### WORK REQUEST:
Reproduce every line of the rows below word for word, omitting the pictures from your answer.

BEGIN EXCERPTED DATA

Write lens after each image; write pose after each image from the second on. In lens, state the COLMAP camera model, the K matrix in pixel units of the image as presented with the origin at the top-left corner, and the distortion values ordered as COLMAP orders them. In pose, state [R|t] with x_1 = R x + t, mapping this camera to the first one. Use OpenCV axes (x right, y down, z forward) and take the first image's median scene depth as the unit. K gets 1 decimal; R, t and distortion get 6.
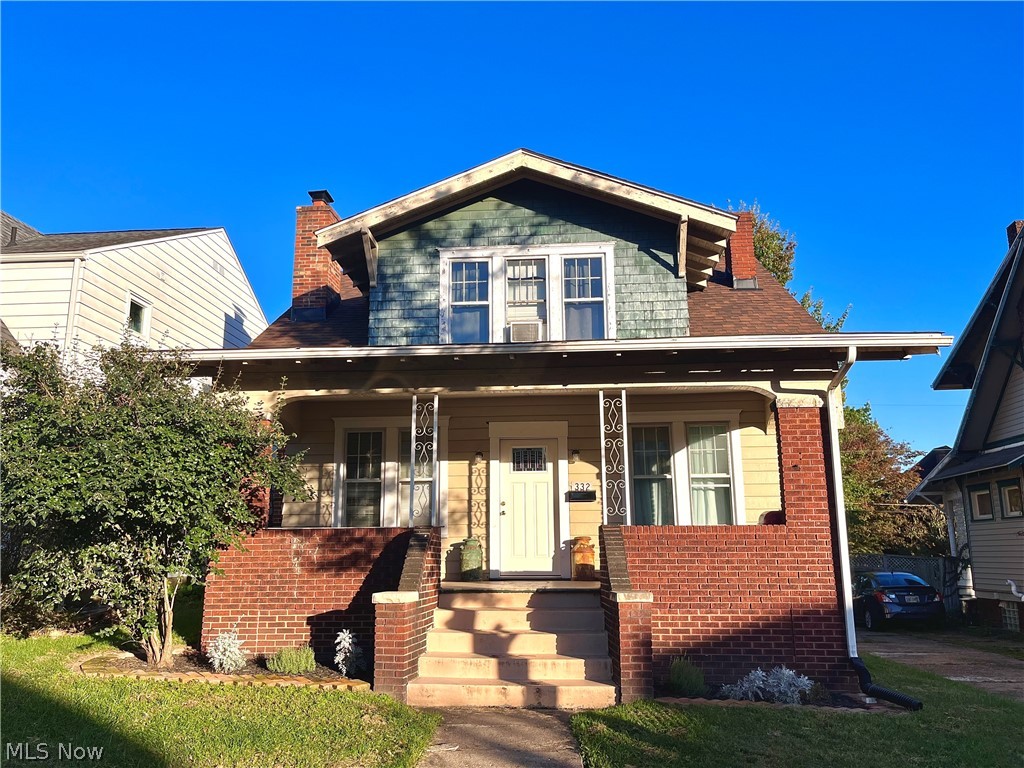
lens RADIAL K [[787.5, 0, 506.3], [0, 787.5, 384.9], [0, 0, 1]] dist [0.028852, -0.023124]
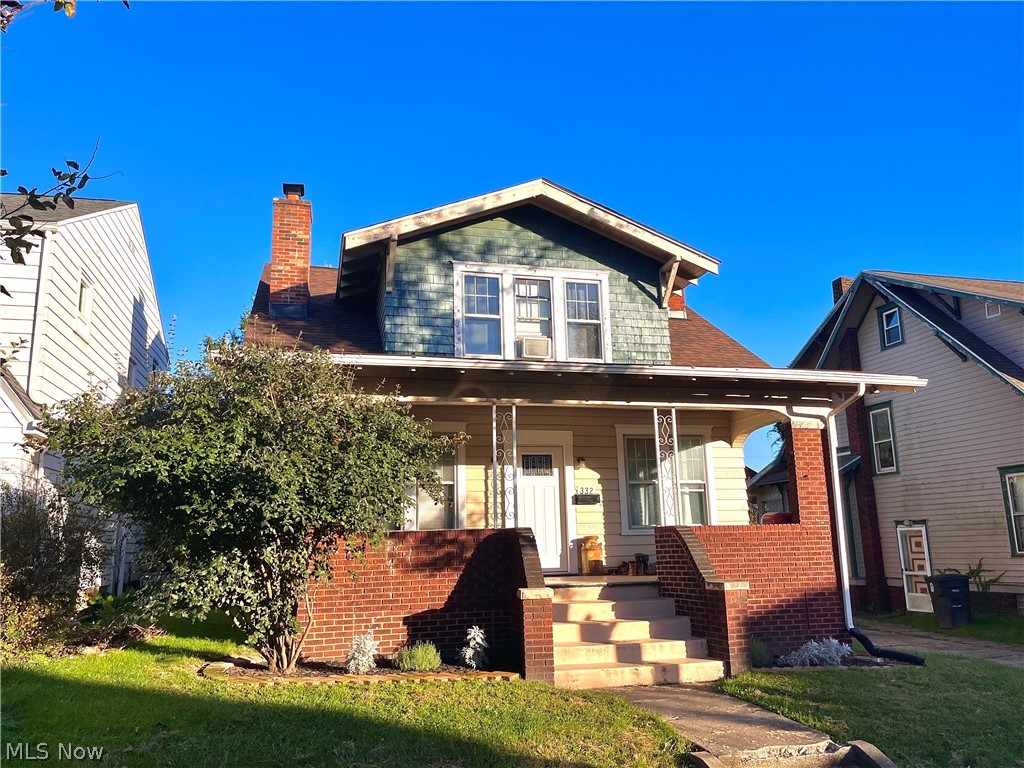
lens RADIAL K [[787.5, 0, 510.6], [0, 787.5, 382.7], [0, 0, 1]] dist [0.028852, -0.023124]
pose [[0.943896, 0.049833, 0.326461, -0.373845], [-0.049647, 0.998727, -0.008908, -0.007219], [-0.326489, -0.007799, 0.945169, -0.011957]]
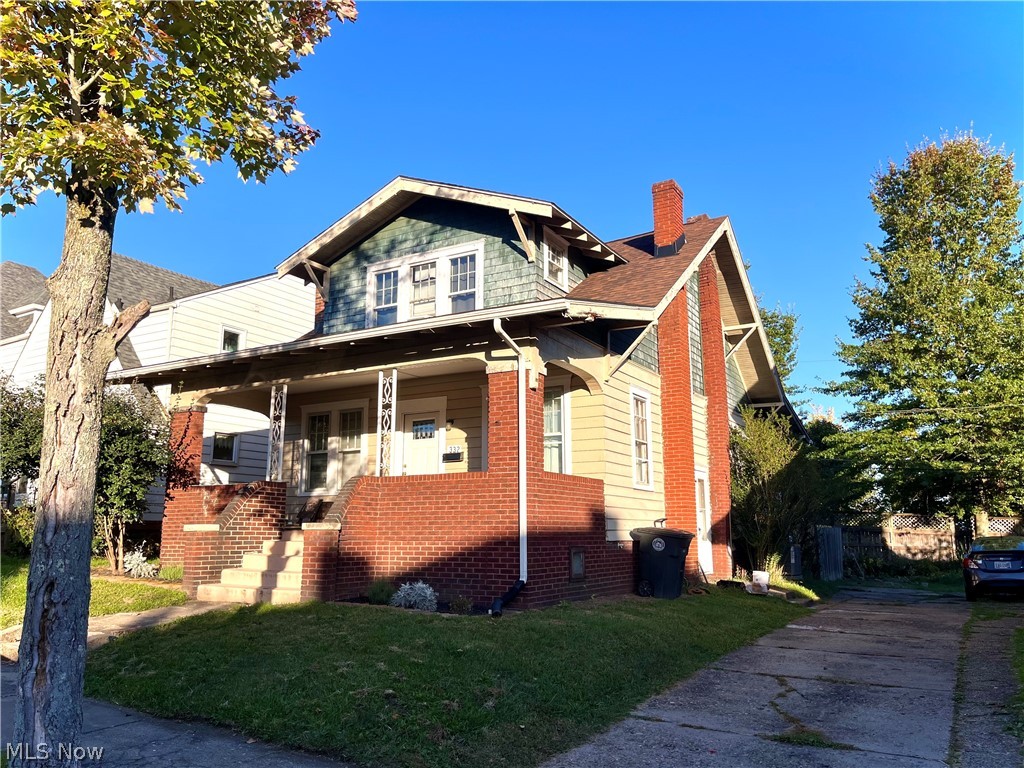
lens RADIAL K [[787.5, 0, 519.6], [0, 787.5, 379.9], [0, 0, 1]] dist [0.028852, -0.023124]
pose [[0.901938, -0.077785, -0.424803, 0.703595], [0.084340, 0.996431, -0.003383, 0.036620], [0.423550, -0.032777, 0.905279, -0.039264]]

END EXCERPTED DATA

### RESPONSE TO THE TASK:
Write lens after each image; write pose after each image from the second on. In lens, state the COLMAP camera model, the K matrix in pixel units of the image as presented with the origin at the top-left corner, and the distortion values ordered as COLMAP orders them. In pose, state [R|t] with x_1 = R x + t, mapping this camera to the first one. Use OpenCV axes (x right, y down, z forward) and take the first image's median scene depth as the unit. K gets 1 decimal; R, t and distortion get 6.
lens RADIAL K [[787.5, 0, 506.3], [0, 787.5, 384.9], [0, 0, 1]] dist [0.028852, -0.023124]
lens RADIAL K [[787.5, 0, 510.6], [0, 787.5, 382.7], [0, 0, 1]] dist [0.028852, -0.023124]
pose [[0.943896, 0.049833, 0.326461, -0.373845], [-0.049647, 0.998727, -0.008908, -0.007219], [-0.326489, -0.007799, 0.945169, -0.011957]]
lens RADIAL K [[787.5, 0, 519.6], [0, 787.5, 379.9], [0, 0, 1]] dist [0.028852, -0.023124]
pose [[0.901938, -0.077785, -0.424803, 0.703595], [0.084340, 0.996431, -0.003383, 0.036620], [0.423550, -0.032777, 0.905279, -0.039264]]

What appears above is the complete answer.